Could you write out the listing below exactly as it stands, leaving out the pictures?

◆ **Given information**
☆ ☆ ☆ ☆ ☆ ☆ ☆
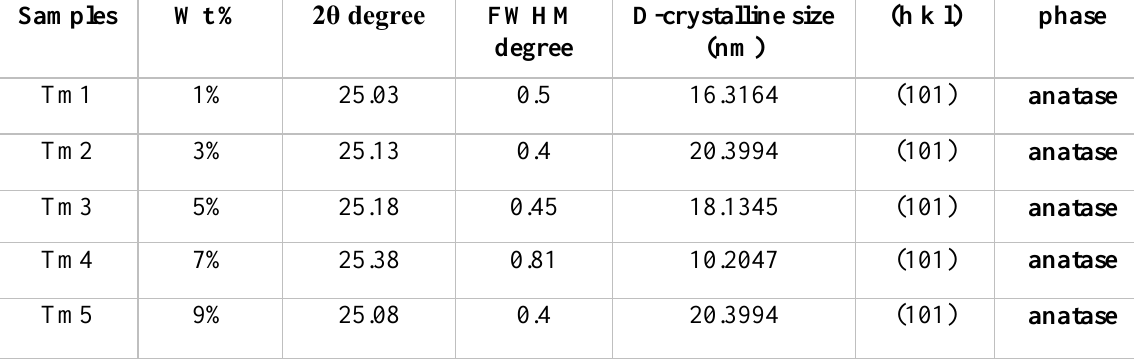
Fig.2: X-ray diffraction of pure and Mn -doped TiO Table 1: Summary of the data obtained XRD analysis on the various the prepared Mn-doped TiO2 thin films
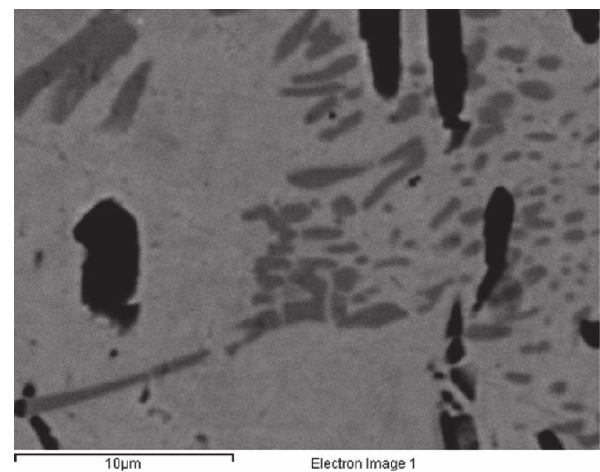
Fig. 13: SEM-BSE image of Cr rich phase in experiment 9 FeCr23 (10 min)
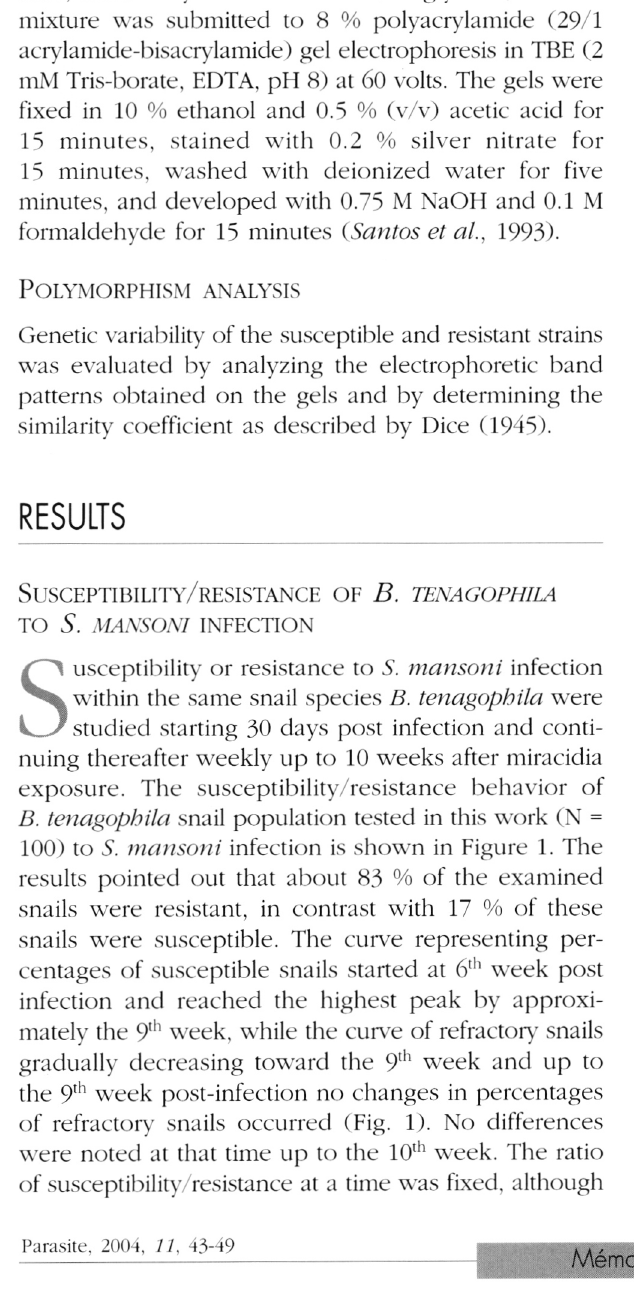
Table I. - Primers used in the RAPD-PCR reactions.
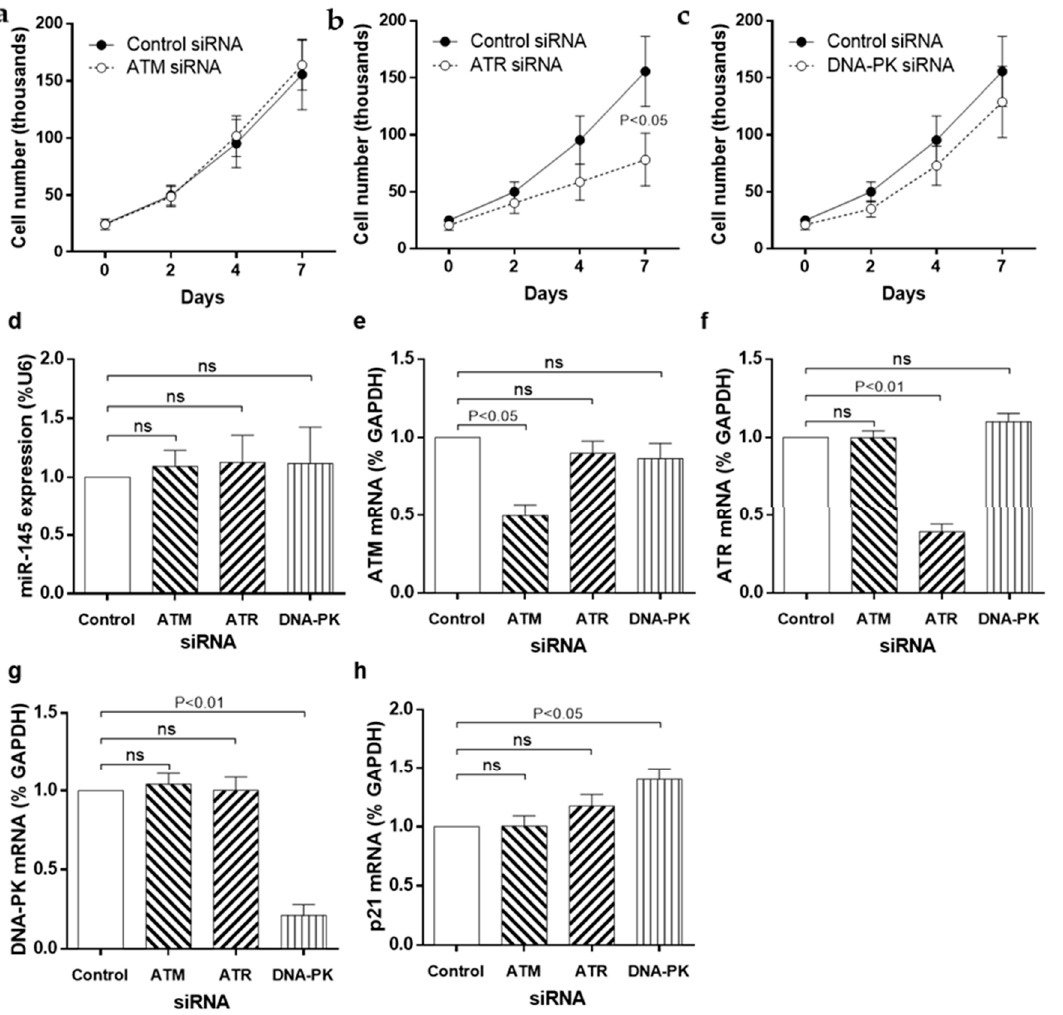
Figure 4. siRNA knockdown of apical kinases of the DNA damage response pathway modulates proliferation and gene expression. ( a ) SMC were transfected with siRNA targeted to ATM, ( b ) ATR or ( c ) DNA-PK for 6 h and then placed into FGM for up to 7 days. Cell counts were performed on days 0, 2, 4 and 7 ( n = 4). RNA was extracted at 72 h and the expression of ( d ) miRNA-145 , ( e ) ATM , ( f ) ATR , ( g ) DNA-PK and ( h ) p21 measured using RT-PCR ( n = 5).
☆ ☆ ☆ ☆ ☆ ☆ ☆
◆ **Task answer**
Fig.2: X-ray diffraction of pure and Mn -doped TiO Table 1: Summary of the data obtained XRD analysis on the various the prepared Mn-doped TiO2 thin films
Fig. 13: SEM-BSE image of Cr rich phase in experiment 9 FeCr23 (10 min)
Table I. - Primers used in the RAPD-PCR reactions.
Figure 4. siRNA knockdown of apical kinases of the DNA damage response pathway modulates proliferation and gene expression. ( a ) SMC were transfected with siRNA targeted to ATM, ( b ) ATR or ( c ) DNA-PK for 6 h and then placed into FGM for up to 7 days. Cell counts were performed on days 0, 2, 4 and 7 ( n = 4). RNA was extracted at 72 h and the expression of ( d ) miRNA-145 , ( e ) ATM , ( f ) ATR , ( g ) DNA-PK and ( h ) p21 measured using RT-PCR ( n = 5).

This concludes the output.